An important note of caution is sounded, however, in an editorial by F. Lederle. He does not dispute the short term results, but suggests that the long term results remain in question, and require longer follow-up of these trials. He notes that two European registries have reported a higher annual failure rate (3% vs. 0.3%) for endovascular repair compared to surgery. Lederle also mentions an article about the problem of late graft failure that was initially accepted for publication by the Journal of Vascular Surgery and then suppressed after industry pressure.

An editorial describing this matter in the August, 2004 Journal of Vascular Surgery is very enlightening. It describes how the article in question, based on data on the Medtronic AVE Aneurx stent graft system and written by four authors from the FDA, was submitted to the Journal of Vascular Surgery in December, 2003 and accepted for publication in March, 2004. This article was based on data that the FDA had made public on December 17, 2003, in a Public Health Notification, concerning aneurysm-related mortality rates.

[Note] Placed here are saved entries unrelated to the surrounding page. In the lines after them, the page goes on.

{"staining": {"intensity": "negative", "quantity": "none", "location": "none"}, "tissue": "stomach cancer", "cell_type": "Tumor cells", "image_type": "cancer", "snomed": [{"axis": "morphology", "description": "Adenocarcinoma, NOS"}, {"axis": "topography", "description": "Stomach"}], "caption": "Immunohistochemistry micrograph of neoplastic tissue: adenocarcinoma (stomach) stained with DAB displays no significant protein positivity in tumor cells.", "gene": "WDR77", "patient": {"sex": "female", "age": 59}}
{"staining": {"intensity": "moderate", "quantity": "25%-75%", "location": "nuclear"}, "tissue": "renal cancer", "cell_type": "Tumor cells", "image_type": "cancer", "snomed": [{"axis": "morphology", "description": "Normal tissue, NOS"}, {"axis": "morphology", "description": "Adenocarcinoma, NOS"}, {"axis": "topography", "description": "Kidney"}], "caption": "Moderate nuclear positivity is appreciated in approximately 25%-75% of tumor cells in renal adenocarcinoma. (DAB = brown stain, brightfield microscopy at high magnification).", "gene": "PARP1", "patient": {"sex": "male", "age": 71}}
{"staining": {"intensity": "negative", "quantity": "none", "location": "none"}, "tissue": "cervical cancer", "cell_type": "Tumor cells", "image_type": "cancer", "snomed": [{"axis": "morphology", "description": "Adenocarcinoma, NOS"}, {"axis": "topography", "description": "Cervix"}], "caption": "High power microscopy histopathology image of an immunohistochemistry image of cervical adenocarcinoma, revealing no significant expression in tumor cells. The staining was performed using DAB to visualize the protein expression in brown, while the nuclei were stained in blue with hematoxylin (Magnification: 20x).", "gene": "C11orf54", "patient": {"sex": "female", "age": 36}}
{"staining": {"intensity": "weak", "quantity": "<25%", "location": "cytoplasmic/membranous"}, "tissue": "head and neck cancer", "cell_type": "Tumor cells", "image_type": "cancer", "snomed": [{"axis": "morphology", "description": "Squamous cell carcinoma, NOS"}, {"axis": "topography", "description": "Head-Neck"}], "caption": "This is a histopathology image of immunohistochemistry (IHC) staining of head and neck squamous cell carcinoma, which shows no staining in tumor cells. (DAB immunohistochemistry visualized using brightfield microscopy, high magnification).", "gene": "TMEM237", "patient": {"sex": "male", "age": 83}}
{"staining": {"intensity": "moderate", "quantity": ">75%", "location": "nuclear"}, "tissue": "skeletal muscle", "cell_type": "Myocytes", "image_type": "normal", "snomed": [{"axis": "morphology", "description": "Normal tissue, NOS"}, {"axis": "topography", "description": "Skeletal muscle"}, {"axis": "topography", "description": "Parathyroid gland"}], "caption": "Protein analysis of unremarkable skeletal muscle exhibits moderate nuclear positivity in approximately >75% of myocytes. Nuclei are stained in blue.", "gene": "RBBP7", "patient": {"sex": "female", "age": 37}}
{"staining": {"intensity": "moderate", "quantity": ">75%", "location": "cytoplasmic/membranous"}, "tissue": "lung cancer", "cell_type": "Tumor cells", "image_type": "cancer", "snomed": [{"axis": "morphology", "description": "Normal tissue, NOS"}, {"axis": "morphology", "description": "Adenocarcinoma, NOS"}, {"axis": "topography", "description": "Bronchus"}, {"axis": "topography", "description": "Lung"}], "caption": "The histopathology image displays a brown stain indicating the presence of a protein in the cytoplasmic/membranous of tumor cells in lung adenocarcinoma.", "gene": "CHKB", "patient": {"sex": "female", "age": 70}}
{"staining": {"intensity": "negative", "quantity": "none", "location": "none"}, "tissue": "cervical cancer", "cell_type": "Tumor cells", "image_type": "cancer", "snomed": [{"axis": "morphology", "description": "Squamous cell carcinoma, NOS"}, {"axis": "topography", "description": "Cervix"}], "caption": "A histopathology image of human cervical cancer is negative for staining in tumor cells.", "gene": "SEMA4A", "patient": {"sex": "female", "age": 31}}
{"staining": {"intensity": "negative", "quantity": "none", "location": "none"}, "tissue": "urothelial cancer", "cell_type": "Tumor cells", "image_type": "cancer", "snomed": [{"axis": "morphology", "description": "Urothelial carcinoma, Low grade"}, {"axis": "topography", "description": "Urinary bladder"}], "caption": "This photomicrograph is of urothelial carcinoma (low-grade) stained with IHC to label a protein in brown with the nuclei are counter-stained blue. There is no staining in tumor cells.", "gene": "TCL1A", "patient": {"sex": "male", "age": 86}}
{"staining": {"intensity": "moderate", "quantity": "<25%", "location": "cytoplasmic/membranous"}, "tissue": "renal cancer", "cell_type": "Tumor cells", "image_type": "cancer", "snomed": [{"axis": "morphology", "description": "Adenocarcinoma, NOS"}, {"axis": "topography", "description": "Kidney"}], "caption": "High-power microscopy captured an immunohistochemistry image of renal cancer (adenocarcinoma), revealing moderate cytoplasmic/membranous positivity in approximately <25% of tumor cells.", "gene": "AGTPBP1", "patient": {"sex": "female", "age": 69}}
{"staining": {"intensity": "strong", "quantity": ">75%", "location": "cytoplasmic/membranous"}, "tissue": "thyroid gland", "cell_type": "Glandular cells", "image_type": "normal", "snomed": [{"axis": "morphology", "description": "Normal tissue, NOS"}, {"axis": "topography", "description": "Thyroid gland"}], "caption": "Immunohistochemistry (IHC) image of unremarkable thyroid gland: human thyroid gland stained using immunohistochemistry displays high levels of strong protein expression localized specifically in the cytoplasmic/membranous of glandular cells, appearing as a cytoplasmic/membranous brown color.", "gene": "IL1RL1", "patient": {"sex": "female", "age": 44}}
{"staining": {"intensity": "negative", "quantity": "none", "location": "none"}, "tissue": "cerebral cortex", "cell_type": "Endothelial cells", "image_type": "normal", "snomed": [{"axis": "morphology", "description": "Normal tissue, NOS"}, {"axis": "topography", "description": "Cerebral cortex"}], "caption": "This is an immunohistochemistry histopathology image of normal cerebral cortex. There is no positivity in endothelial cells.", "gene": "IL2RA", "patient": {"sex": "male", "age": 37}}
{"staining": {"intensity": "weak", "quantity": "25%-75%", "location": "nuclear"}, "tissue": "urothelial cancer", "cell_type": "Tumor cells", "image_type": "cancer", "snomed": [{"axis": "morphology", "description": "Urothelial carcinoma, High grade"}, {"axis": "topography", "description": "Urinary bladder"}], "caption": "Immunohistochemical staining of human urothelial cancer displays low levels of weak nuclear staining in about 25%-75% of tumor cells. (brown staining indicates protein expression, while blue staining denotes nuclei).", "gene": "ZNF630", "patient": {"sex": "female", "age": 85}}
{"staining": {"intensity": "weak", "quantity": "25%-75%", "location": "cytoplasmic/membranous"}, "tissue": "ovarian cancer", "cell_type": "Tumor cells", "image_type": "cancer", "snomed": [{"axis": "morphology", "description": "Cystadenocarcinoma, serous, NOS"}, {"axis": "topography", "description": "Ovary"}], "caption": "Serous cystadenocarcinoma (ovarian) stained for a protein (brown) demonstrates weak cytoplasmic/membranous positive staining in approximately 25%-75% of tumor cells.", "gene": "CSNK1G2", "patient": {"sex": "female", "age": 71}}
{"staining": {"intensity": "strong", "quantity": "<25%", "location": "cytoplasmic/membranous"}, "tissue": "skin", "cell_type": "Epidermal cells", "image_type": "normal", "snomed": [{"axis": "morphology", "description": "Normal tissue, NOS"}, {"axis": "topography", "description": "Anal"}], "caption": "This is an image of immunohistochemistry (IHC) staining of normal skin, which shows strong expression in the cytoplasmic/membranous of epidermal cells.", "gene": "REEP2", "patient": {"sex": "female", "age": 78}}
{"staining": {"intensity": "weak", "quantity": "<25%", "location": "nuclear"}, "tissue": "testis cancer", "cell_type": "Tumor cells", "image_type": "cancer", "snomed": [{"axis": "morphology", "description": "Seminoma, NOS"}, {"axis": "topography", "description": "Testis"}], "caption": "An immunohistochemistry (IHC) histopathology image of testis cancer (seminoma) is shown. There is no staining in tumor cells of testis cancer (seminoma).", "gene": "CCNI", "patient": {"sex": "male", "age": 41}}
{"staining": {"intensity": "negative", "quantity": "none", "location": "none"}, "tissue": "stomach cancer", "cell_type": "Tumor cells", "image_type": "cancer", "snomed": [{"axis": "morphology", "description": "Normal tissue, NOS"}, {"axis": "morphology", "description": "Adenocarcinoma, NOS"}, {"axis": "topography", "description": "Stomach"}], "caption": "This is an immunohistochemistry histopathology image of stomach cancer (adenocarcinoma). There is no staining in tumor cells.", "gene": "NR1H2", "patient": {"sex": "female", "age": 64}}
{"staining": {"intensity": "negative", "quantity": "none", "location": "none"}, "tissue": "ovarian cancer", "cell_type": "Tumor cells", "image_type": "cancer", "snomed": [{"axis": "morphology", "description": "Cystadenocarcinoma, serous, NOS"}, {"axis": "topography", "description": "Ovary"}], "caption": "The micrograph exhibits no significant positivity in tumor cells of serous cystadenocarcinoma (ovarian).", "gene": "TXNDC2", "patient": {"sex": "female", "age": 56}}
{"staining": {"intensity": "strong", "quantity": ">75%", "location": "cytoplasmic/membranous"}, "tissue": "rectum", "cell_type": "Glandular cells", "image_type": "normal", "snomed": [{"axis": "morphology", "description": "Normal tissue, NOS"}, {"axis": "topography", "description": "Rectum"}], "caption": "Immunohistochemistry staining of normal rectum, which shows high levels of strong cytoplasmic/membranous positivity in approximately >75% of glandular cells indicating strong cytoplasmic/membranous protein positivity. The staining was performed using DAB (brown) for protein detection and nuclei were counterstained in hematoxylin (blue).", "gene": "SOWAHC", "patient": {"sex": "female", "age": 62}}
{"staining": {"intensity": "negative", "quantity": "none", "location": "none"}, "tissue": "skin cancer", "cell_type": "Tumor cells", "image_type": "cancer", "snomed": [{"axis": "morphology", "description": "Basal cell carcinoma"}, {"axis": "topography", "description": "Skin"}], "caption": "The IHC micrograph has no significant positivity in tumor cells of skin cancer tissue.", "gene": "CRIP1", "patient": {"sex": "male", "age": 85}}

According to the editorial, in May, 2004, Medtronic threatened legal action if the article was published because it supposedly revealed confidential data; the FDA then requested that the article be withdrawn because “the conclusions drawn in the article went beyond the information provided in the Public Health Notification and, therefore, did not reflect the FDA’s current position regarding AneuRx related mortality.”

The authors of the Journal of Vascular Surgery editorial clearly do not believe that the confidentiality issues invoked by Medtronic were valid, and believe that the article’s conclusions are within the bounds of reasonable scientific discussion. They encourage readers to make themselves aware of the data that is available at the FDA website. There are some more comments on this issue in the Letters to the Editor of the following month’s (September) Journal of Vascular Surgery.

This controversy was also publicized in a long front-page article in the July 9, Wall Street Journal, which is not freely available online.

I would encourage readers interested in endovascular approaches to abdominal aortic aneurysms to take a look at the above references.